# Channel Tunnel



## 101278 (Oct 6, 2006)

We are completely new to touring abroad with our motorhome.
We intend to travel down to southern Spain via the channel tunnel late November, taking the later ride because its cheaper. Does anyone know where we could stop over virtually as soon as we get there?? Or is this a bad idea?
2tsinavan


----------



## peejay (May 10, 2005)

Hi 2tsinavan and welcome to mhf.

This was discussed just recently......

http://www.motorhomefacts.com/ftopict-18977-.html

pete


----------



## 101278 (Oct 6, 2006)

Thanks Pete, just what we wanted


----------



## Rapide561 (Oct 1, 2005)

*eurotunnel stop*

Hi

You may also wish to stop over at the UK side - you could park at Tesco a few minutes away, Maidstone services or various CLs in the area.

Rapide561


----------



## 101278 (Oct 6, 2006)

Just had interesting conversations with channel tunnel bookings.
We are travelling with our motor home towing a suzuki jimny on an A frame. There online booking form only gives provision for booking a motorhome towing a trailer. I rang them and the operator (after checking with a supervisor) said she could take our booking but we would most likely be refused permission to travel (turned away as such).
I then e.mailed them saying thier online booking was confusing, my motor home towing a car on an a frame (all 4 wheels on the ground and braked) constituted a motorhome towing a trailer, back came the reply yes, no problems book as a car towing a trailer (same price as if I booked both seperate, and we are both drivers).
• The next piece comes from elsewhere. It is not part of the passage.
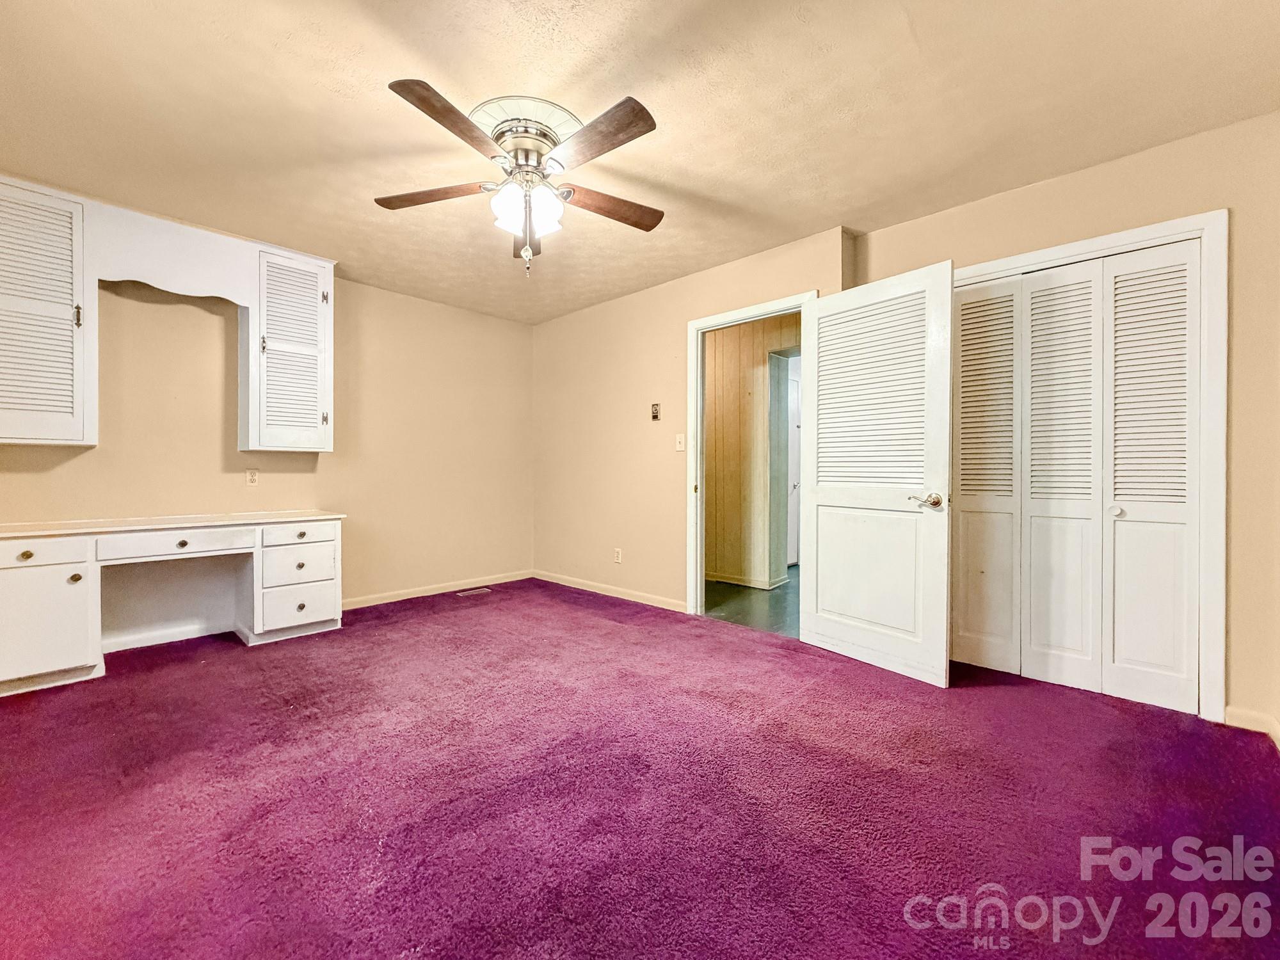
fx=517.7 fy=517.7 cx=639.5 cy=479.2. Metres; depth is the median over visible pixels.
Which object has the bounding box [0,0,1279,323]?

Rang again, differenmt operator who could see no problem (but checked with her supervisor any way) No problem was the reply but she suggested we take a copy of the email anyway just in case??? 
Any one had any problems here??
Also, we are going travelling 20/11/06 any one travelling to Spain that time want to fgollow or be followed??
2tsinavan


----------



## ruthiebabe (Aug 16, 2005)

Don't forget to consider using Tesco clubcard points to pay, search on here and you'll find all the info. Genuine bargain, £10 of points=£40 of fare.


----------